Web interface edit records
[Start of section]
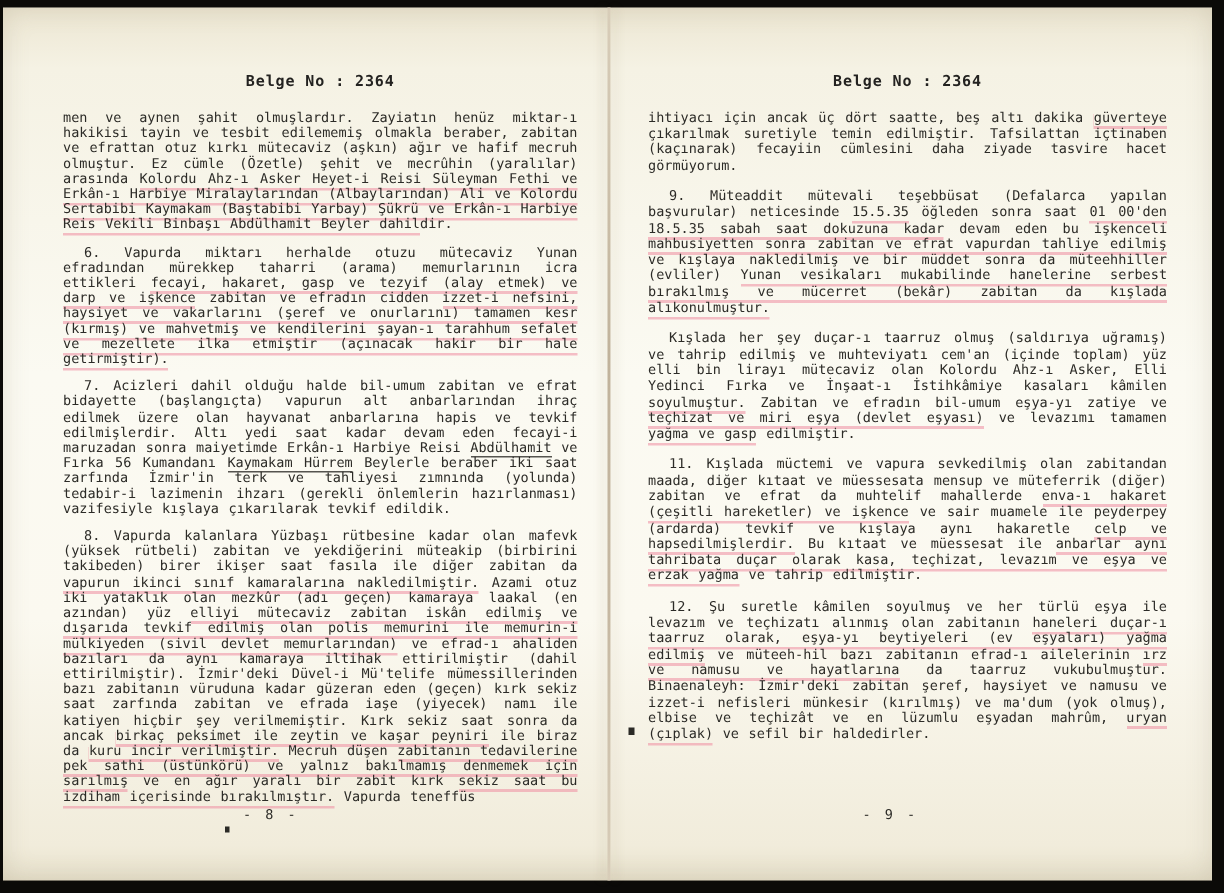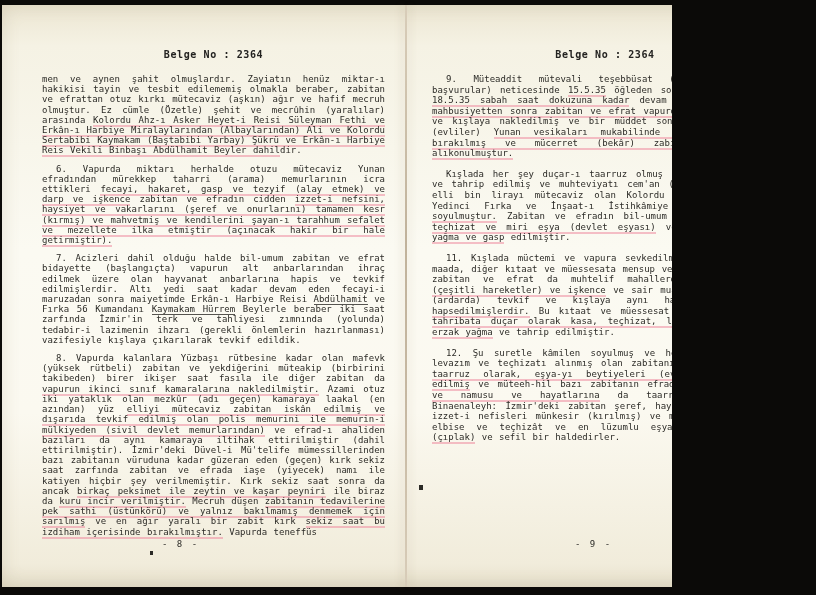"Belge No : 2364" .scan { width: 672px -> 816px }
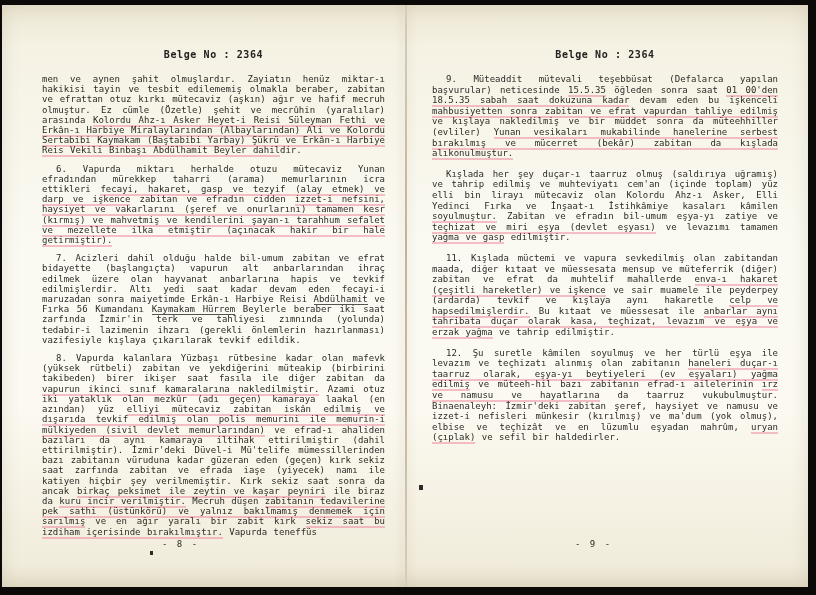"ihtiyacı için ancak üç dört" p.cont { html: none -> <p>ihtiyacı için ancak üç dört saatte, beş altı dakika <span>güverteye</span> çıkarılmak suretiyle temin edilmiştir. Tafsilattan içtinaben (kaçınarak) fecayiin cümlesini daha ziyade tasvire hacet görmüyorum.</p> }
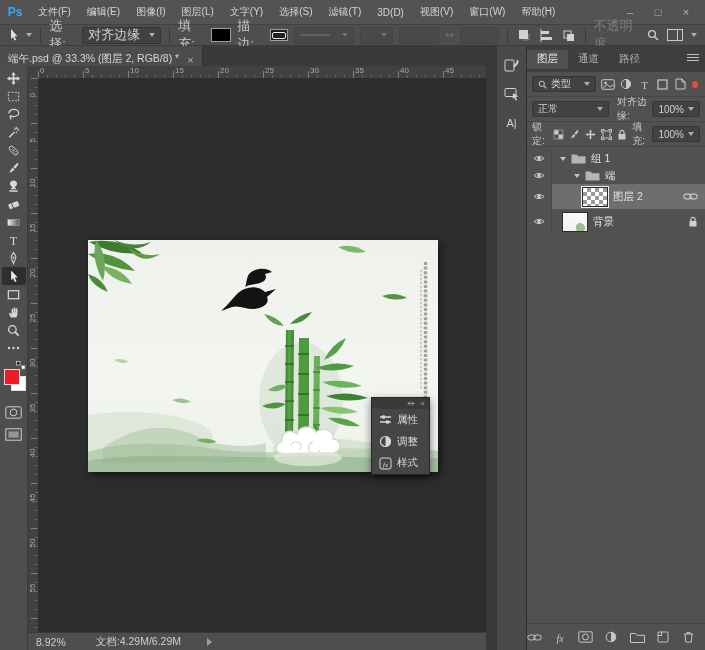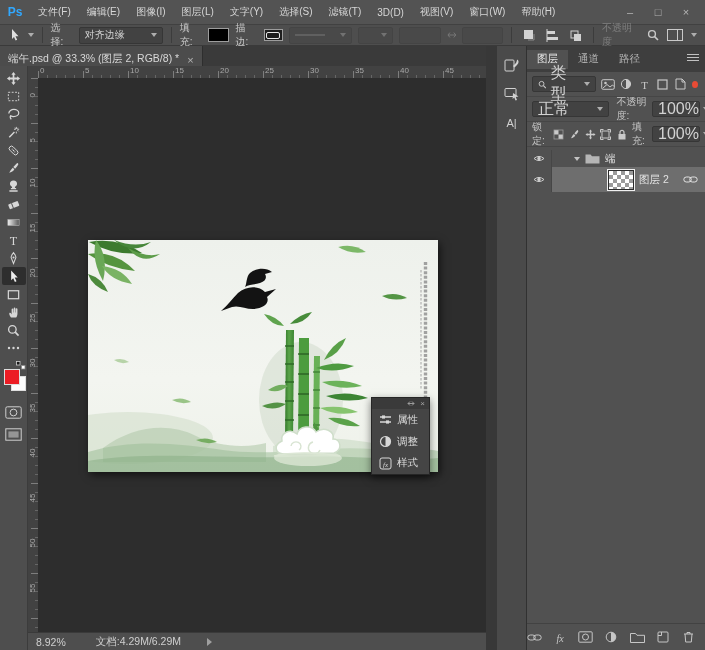"选择:" #optionsbar { font-size: 10px -> 13px }
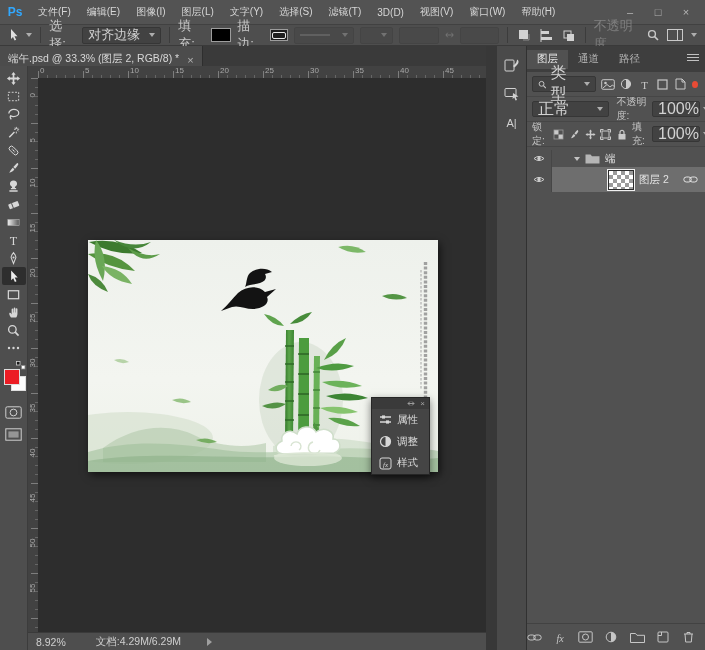"类型" .prow .well { font-size: 16px -> 10px }
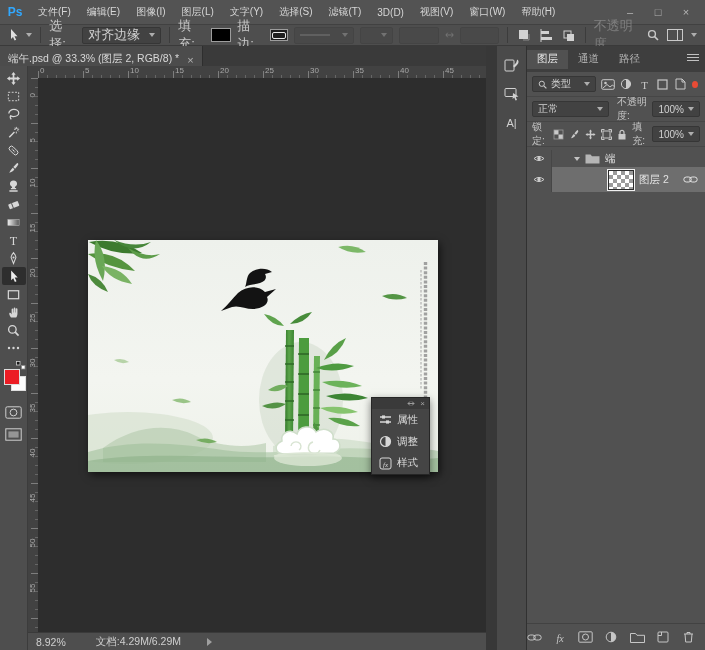"不透明度:" span { text: 不透明度 -> 对齐边缘 }
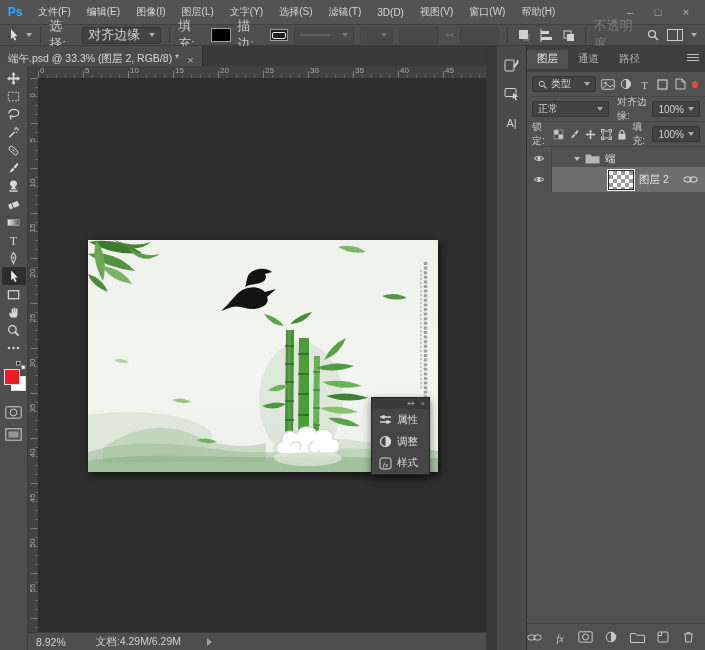"组 1" div.lrow { html: none -> <div> <span> <svg> <path></path> <circle></circle> </svg> </span> <div> <span></span> <svg> <path></path> </svg> <span>组 1</span> </div> </div> }
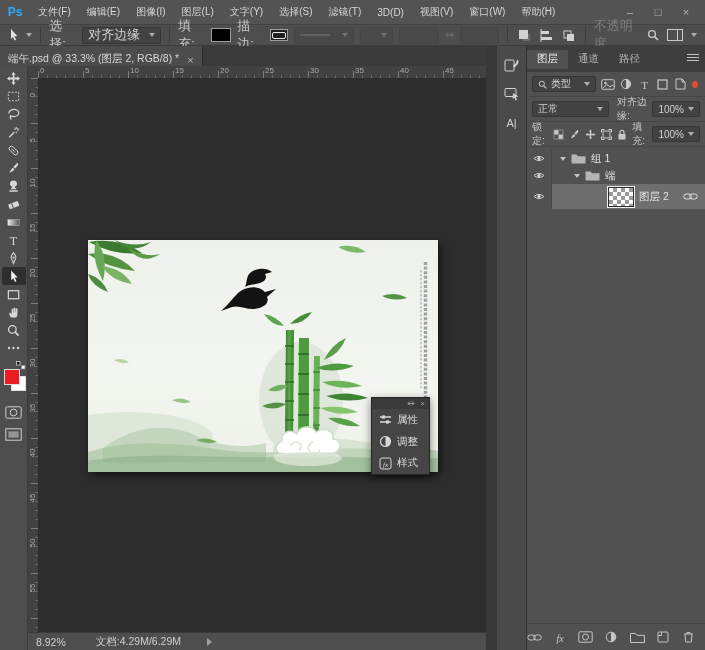"图层 2" div.lbody { padding-left: 56px -> 30px }
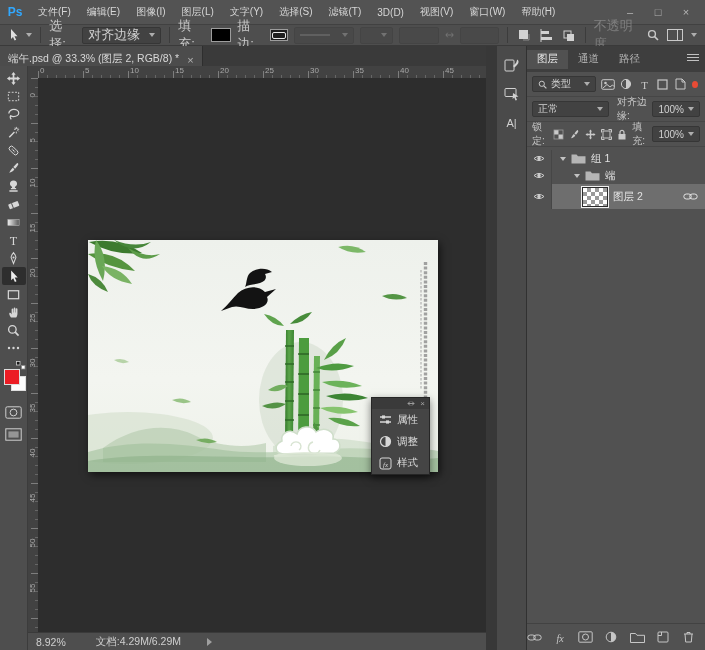"背景" div.lrow { html: none -> <div> <span> <svg> <path></path> <circle></circle> </svg> </span> <div> <span></span> <span>背景</span> <span> <svg> <rect></rect> <path></path> </svg> </span> </div> </div> }
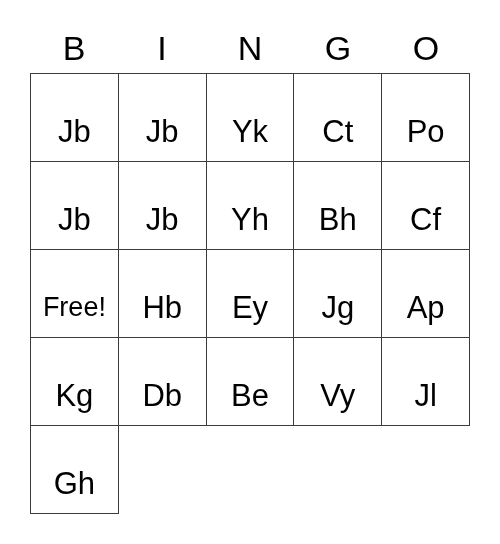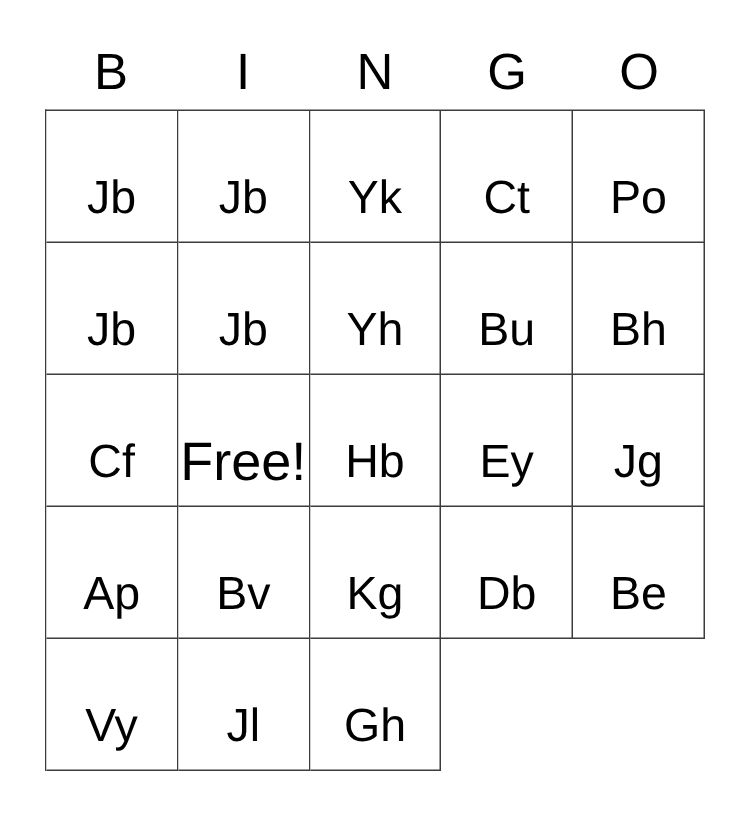"Bu" div.cell { html: <div> <span>Bu</span> </div> -> none }
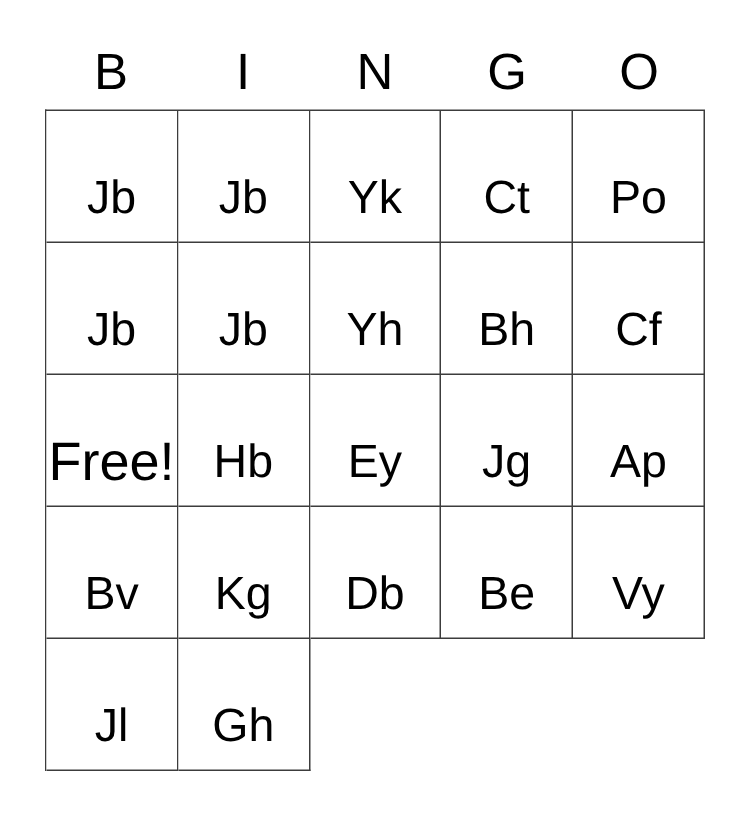"Free!" .cell.free .cell-text { font-size: 36px -> 27px }
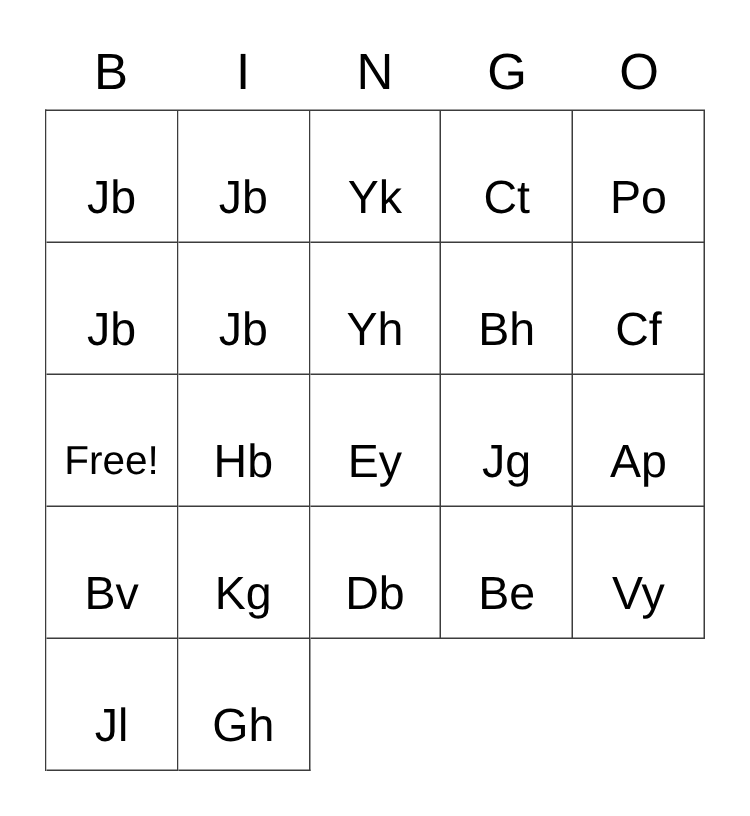"Bv" div.cell { html: <div> <span>Bv</span> </div> -> none }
[End of section]
Task description: Images aside, return each entry above precisely as it stands.

Exercise output:
"Belge No : 2364" .scan { width: 672px -> 816px }
"ihtiyacı için ancak üç dört" p.cont { html: none -> <p>ihtiyacı için ancak üç dört saatte, beş altı dakika <span>güverteye</span> çıkarılmak suretiyle temin edilmiştir. Tafsilattan içtinaben (kaçınarak) fecayiin cümlesini daha ziyade tasvire hacet görmüyorum.</p> }
"选择:" #optionsbar { font-size: 10px -> 13px }
"类型" .prow .well { font-size: 16px -> 10px }
"不透明度:" span { text: 不透明度 -> 对齐边缘 }
"组 1" div.lrow { html: none -> <div> <span> <svg> <path></path> <circle></circle> </svg> </span> <div> <span></span> <svg> <path></path> </svg> <span>组 1</span> </div> </div> }
"图层 2" div.lbody { padding-left: 56px -> 30px }
"背景" div.lrow { html: none -> <div> <span> <svg> <path></path> <circle></circle> </svg> </span> <div> <span></span> <span>背景</span> <span> <svg> <rect></rect> <path></path> </svg> </span> </div> </div> }
"Bu" div.cell { html: <div> <span>Bu</span> </div> -> none }
"Free!" .cell.free .cell-text { font-size: 36px -> 27px }
"Bv" div.cell { html: <div> <span>Bv</span> </div> -> none }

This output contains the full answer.